After the soldiers let him into Libya, Shellouff’s uncle picked him up and they headed toward the city of Benghazi, where his family is from. They took a detour and visited a set of Greek and Roman ruins. As he wandered through the remnants of the ancient empires, dressed in “American clothes” and sporting a Detroit Tigers baseball cap, he said he felt connected to the antiquated civilizations.

“I’m a history major so I’m totally digging all this stuff,” he said. “There was no gate or entrance. People just live among this beautiful untouched part of history. It’s amazing. You want to have a picnic in the middle of Apollo’s temple? Go right ahead.”

Assuming Libya’s new leaders keep their promise to expunge the old authoritarian style of government and replace it with one that grants citizens and tourists more freedoms, they could convert their Hellenic history into future financial profits, he said. The ancient ruins scattered across the country coupled with its Mediterranean coast would enable Libya to become a tourist hub and energize its battered economy.

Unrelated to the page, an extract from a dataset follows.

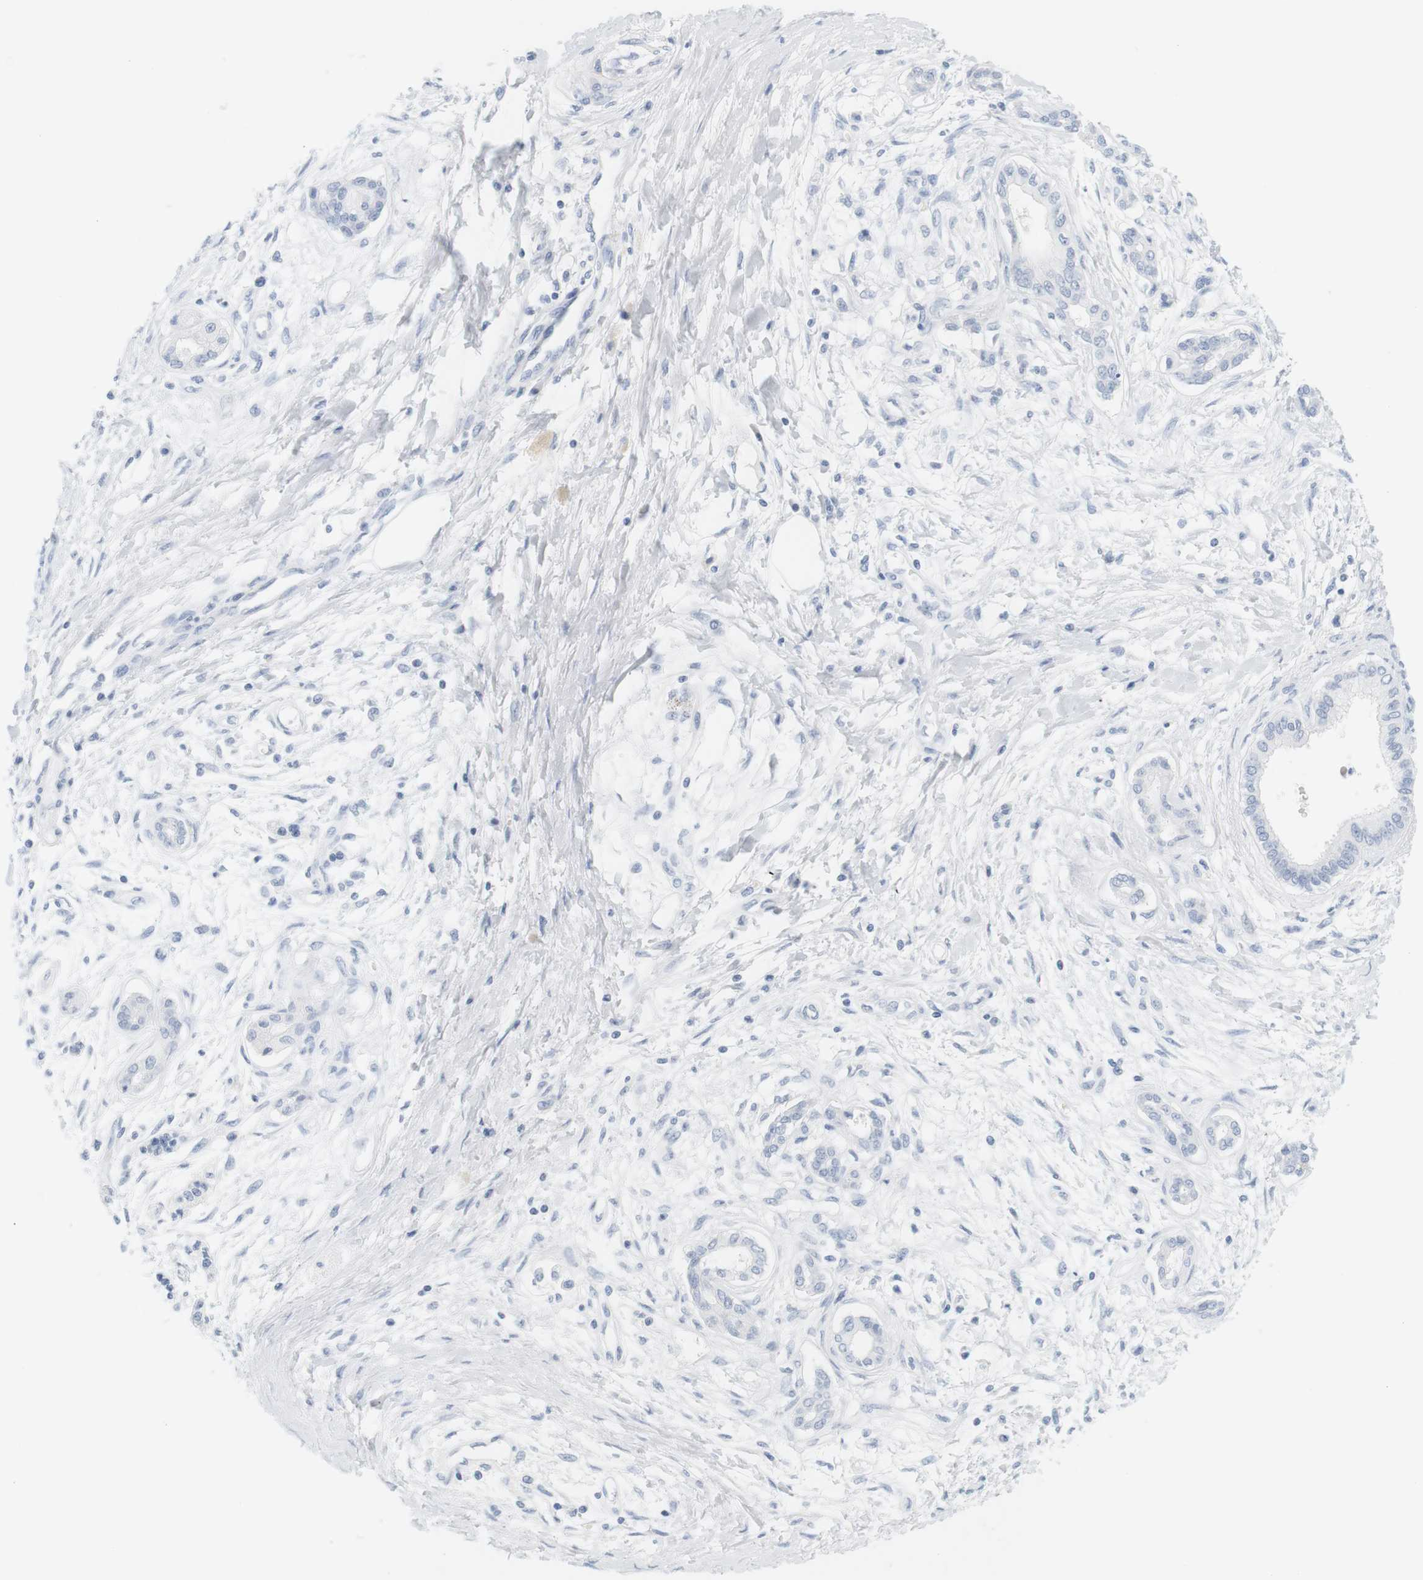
{"staining": {"intensity": "negative", "quantity": "none", "location": "none"}, "tissue": "pancreatic cancer", "cell_type": "Tumor cells", "image_type": "cancer", "snomed": [{"axis": "morphology", "description": "Adenocarcinoma, NOS"}, {"axis": "topography", "description": "Pancreas"}], "caption": "A high-resolution image shows immunohistochemistry staining of adenocarcinoma (pancreatic), which shows no significant staining in tumor cells.", "gene": "OPRM1", "patient": {"sex": "male", "age": 56}}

“Instead of relying on oil and all the other crap, show the world what Libya could be,” he said. “It can be such beautiful place.”

Shellouff’s adventure was split between visiting relatives and seeing the country. He said visiting the katiba military compound, where rebels and Gadhafi loyalists fought for control of Benghazi, is one of the more powerful memories of his trip, for reasons both uplifting and tragic.

For years, the katiba compound housed torture machines that terrorized political prisoners.

Within katiba was one of Gadhafi’s houses. It was three stories tall and had a dozen bathrooms. When Shellouff got there, he picked up chunks of rocks and hurled them at the building, a rundown structure that hardly looked like it used to belong to the most powerful man in Libya.

Shellouff walked back and forth across the compound, listening as his uncle described how the battle unfolded.

“It was the staging ground where average, everyday Libyans got together and started a revolution,” he said. “The person who set the whole thing off was a man who put explosives in his car and drove it into the front gate of katiba. He gave his life for Benghazi.”

A few weeks later, it was time to head back to the UA. He said his goodbyes and promised that the next he came, he’d bring his father, Mohmed, who hasn’t been home in more than 30 years.

“The spirit and hope of the Libyan people is what stayed with me the most,” Shellouff said. “I’ve never seen the desire for a better future like that anywhere in my life. Maybe it was just a special time to be there because the revolution had just ended, but for me, it doesn’t get more amazing than that.”